Cary M. Maguire Center for Ethics and Public Responsibility
- Location: Southern Methodist University, Dallas, Texas;
- Website: www.smu.edu/Provost/Ethics

= Maguire Center for Ethics =

University center in Dallas, Texas, U.S.

The Cary M. Maguire Center for Ethics and Public Responsibility serves the campus of Southern Methodist University and the greater Dallas area. The university-wide center supports student and faculty ethics-related education and activities, as well as outreach to community, in both private and public institutions.

==History==
The Cary M. Maguire Center for Ethics & Public Responsibility was funded by an endowment of $2.5 million from Cary M. Maguire in 1995. The center is the culmination of years of planning by visionary members of the SMU faculty, then-Provost Ruth Morgan, President ad interim James Kirby, and President Gerald Turner, all of whom believe that in today's hurried world it takes intentional reflection to devise ethical responses to society's problems.

The first director (1995–1998) was Professor William F. May, who was also the first member of the faculty to occupy the Maguire Chair in Ethics and who more recently held the Cary and Ann Maguire Chair in American History and Ethics in the John W. Kluge Center of the Library of Congress. Many of the center's current activities and programs were established during Bill May's productive tenure as director. The second director (1998–2005), Professor Richard O. Mason, the Carr P. Collins Professor of Management Information Sciences Emeritus at the Cox School of Business, continued the center along the course charted by Bill May and intensified our outreach to other educational and business organizations in the Dallas-Fort Worth community.
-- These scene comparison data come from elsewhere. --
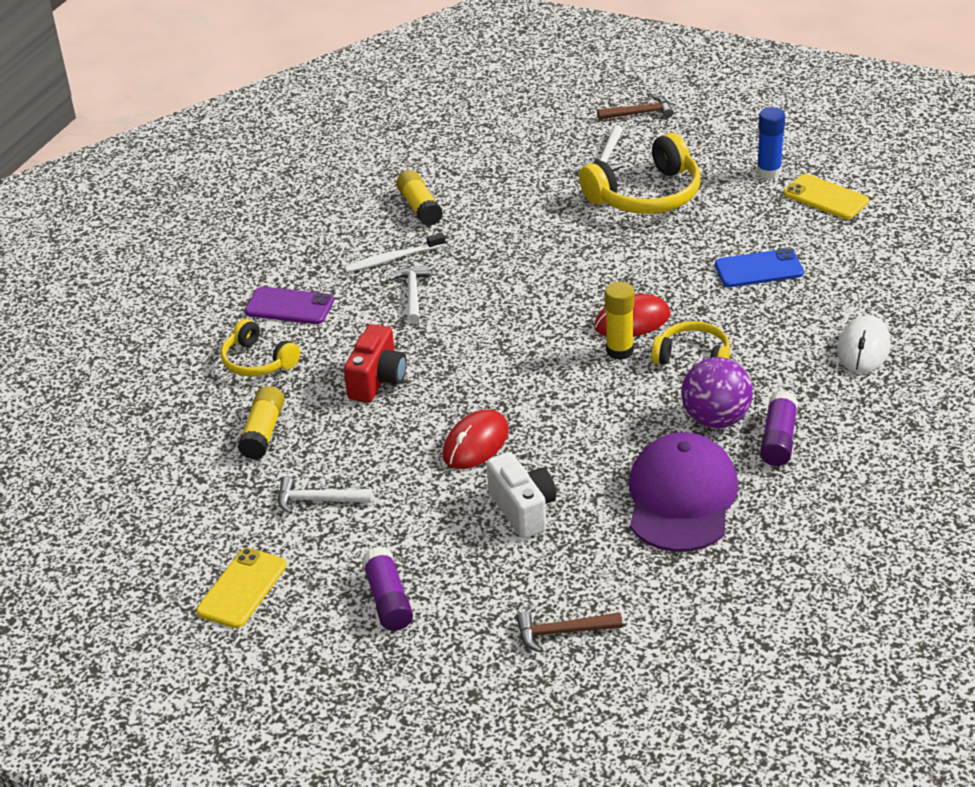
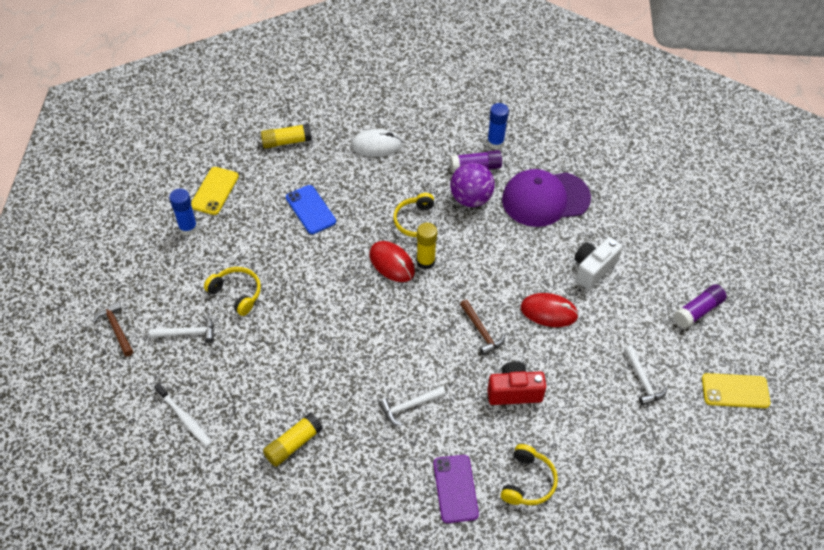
camera: 115 degrees left, 15 degrees up
(263, 432) = (599, 442): yellow glue stick -> yellow glue stick (286, 142)
(392, 258) = (369, 437): white toothbrush -> white toothbrush (184, 418)
(562, 632) = (672, 224): brown hammer -> brown hammer (481, 331)
(646, 195) = (236, 293): yellow headphones -> yellow headphones, size x0.60
(825, 474) = (495, 143): none -> blue glue stick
The third was Professor Thomas Mayo (2005–2010) of the Dedman School of Law. He continued the programs normally sponsored by the Maguire Center and created ongoing relationships with the North Texas Bioethics Network and the Dallas Institute of Humanities and Culture. In addition, he expanded the number of public service interns that the center sponsors and directed the first two-day conference that the center had ever held. Finally, the fourth and current director of the center is Rita G. Kirk, Ph.D., (2011– ), Professor of Communication Studies at the Meadows School of the Arts.
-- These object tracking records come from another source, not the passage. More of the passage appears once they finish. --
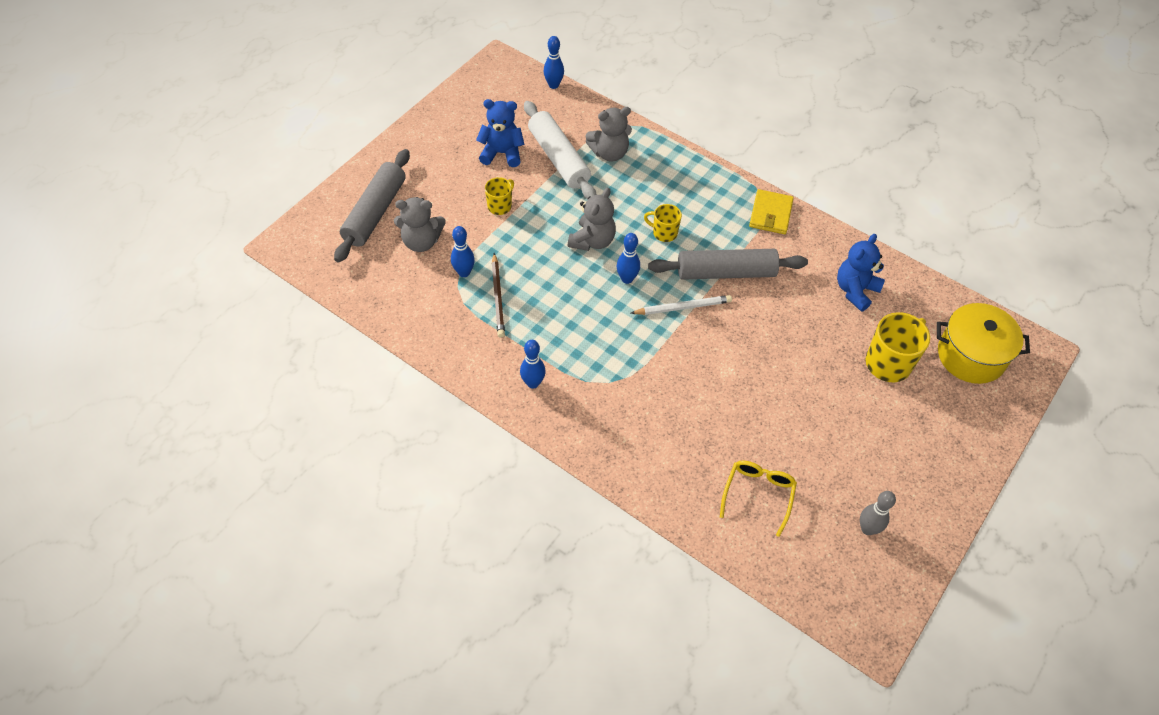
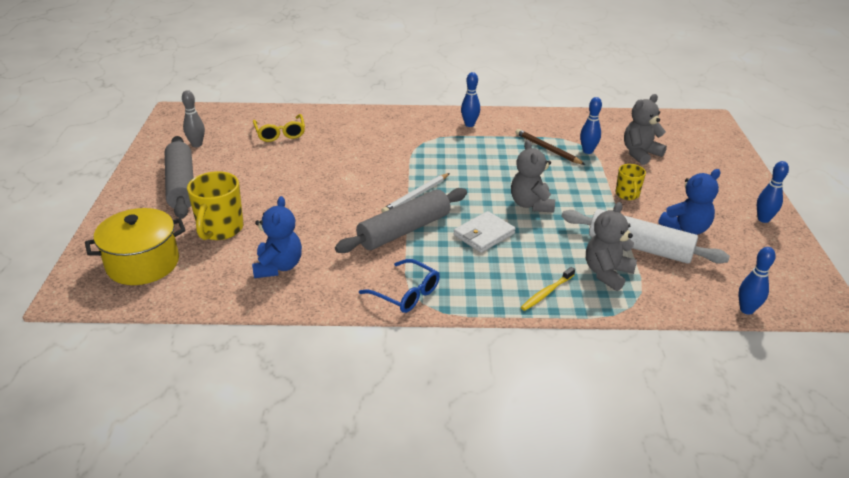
camera: 145 degrees right, 20 degrees down
(375, 212) = (695, 154): grey rolling pin -> grey rolling pin (181, 185)
(627, 279) = (476, 194): blue bowling pin -> blue bowling pin (763, 219)
(664, 233) = (484, 234): yellow mug -> white wallet
(669, 162) = (547, 293): none -> yellow toothbrush
(770, 214) = (405, 293): yellow wallet -> blue glasses

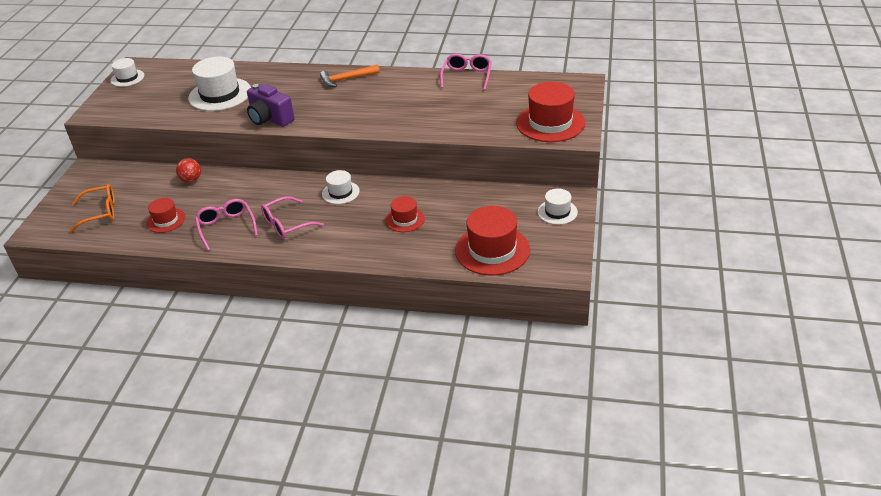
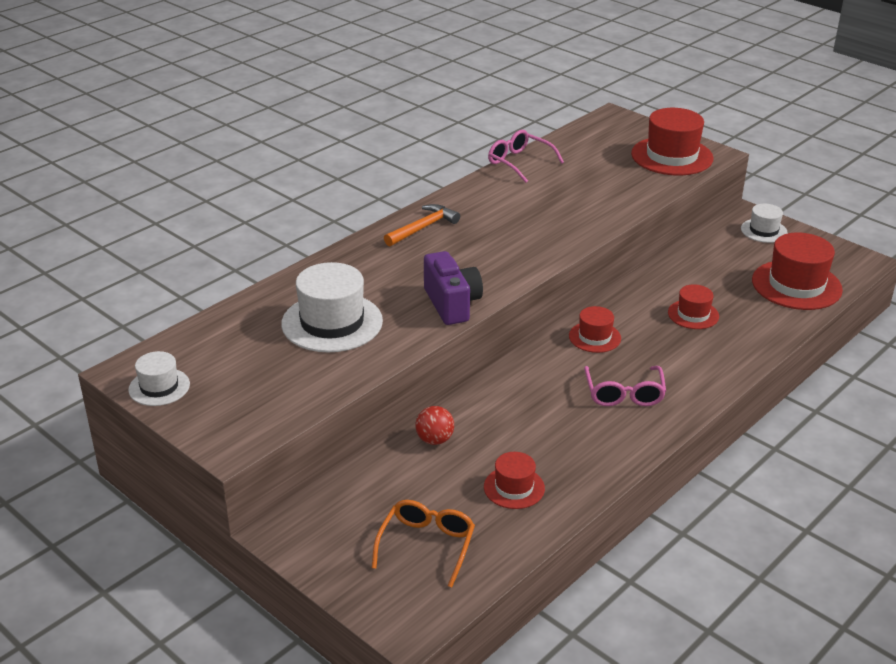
camera: 60 degrees left, 5 degrees down
(226, 227) = (583, 441): pink glasses -> none
(270, 119) = (452, 304): purple camera -> purple camera turned 90 degrees counterclockwise
(340, 192) = (594, 337): white hat -> red hat
(347, 79) = (423, 228): orange hammer -> orange hammer turned 150 degrees counterclockwise

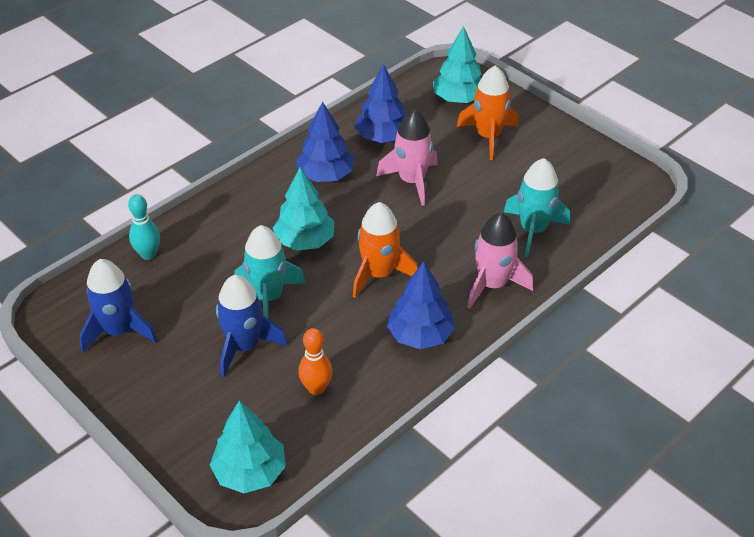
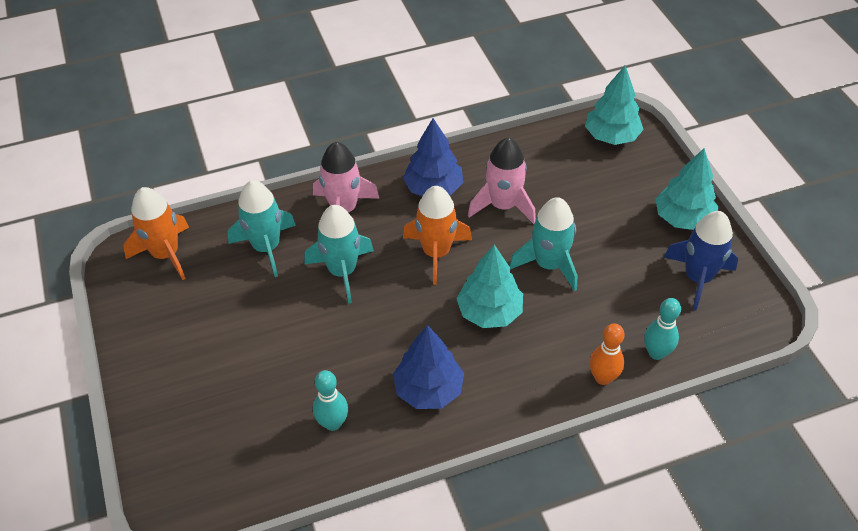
camera: 155 degrees left, 5 degrees up
(244, 346) = (586, 227): blue rocket -> none
(316, 388) = (539, 175): orange bowling pin -> orange bowling pin (603, 378)
(383, 137) = (333, 423): blue tree -> turquoise bowling pin
(411, 181) = (341, 346): pink rocket -> pink rocket (503, 206)
(451, 232) = (342, 271): none -> turquoise rocket
(458, 99) = (202, 452): turquoise tree -> turquoise tree (683, 218)
(488, 137) = (216, 377): orange rocket -> orange rocket (166, 254)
==Public Service Internships==
The Maguire Center – with financial assistance from the Irby Family Foundation – awards public service summer internships to SMU students who wish to devote time to public service. The center has supported volunteers in over 115 agencies in nineteen Texas cities, fourteen states, and fifteen countries outside the US. Through these, students gain concrete information about others' needs, as well as differing perspectives on how to resolve them. They also gain experience, which illuminates concepts taught in the classroom, and that enables them to engage in public service where financial circumstances might not otherwise allow.
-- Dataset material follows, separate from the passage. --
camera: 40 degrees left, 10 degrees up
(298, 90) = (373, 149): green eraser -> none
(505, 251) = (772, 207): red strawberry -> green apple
==The Maguire Undergraduate Scholars for Ethics==
Along with the Public Service Internships, the center also supports MUSE or The Maguire Undergraduate Scholars for Ethics. MUSE is a select group of four to seven undergraduate students whose purpose is to design programs addressing ethical and moral issues pertinent to the SMU community. In the past, students have addressed issues such as cocaine use on campus, the use of Adderall, Ritalin, and other drugs as study aids for students, the changing cultural perceptions of sex, the civic duty of voting, and food deserts. The Design Team has focused on these issues through such initiatives as designing programs for wellness classes, making campus presentations, holding a university-wide mock presidential election and planning and leading conferences for the university community. MUSE strives to present all sides of moral and ethical dilemmas. Rather than promoting a particular perspective, the group seeks to educate members of the SMU community in a clear and unbiased way so that others can make their own informed decisions.

==Community Programs==
The Maguire Ethics Center is committed to both the development of a total "ethics culture" at SMU and to working with partners throughout the Metroplex, bringing the excitement and expertise from the hilltop to the community and vice versa. To that end, they have established ongoing relationships with many local organizations including UT Southwestern Medical Center, The North Texas Bioethics Center, and The Dallas Institute of Humanities and Culture and support multiple community programs in the area.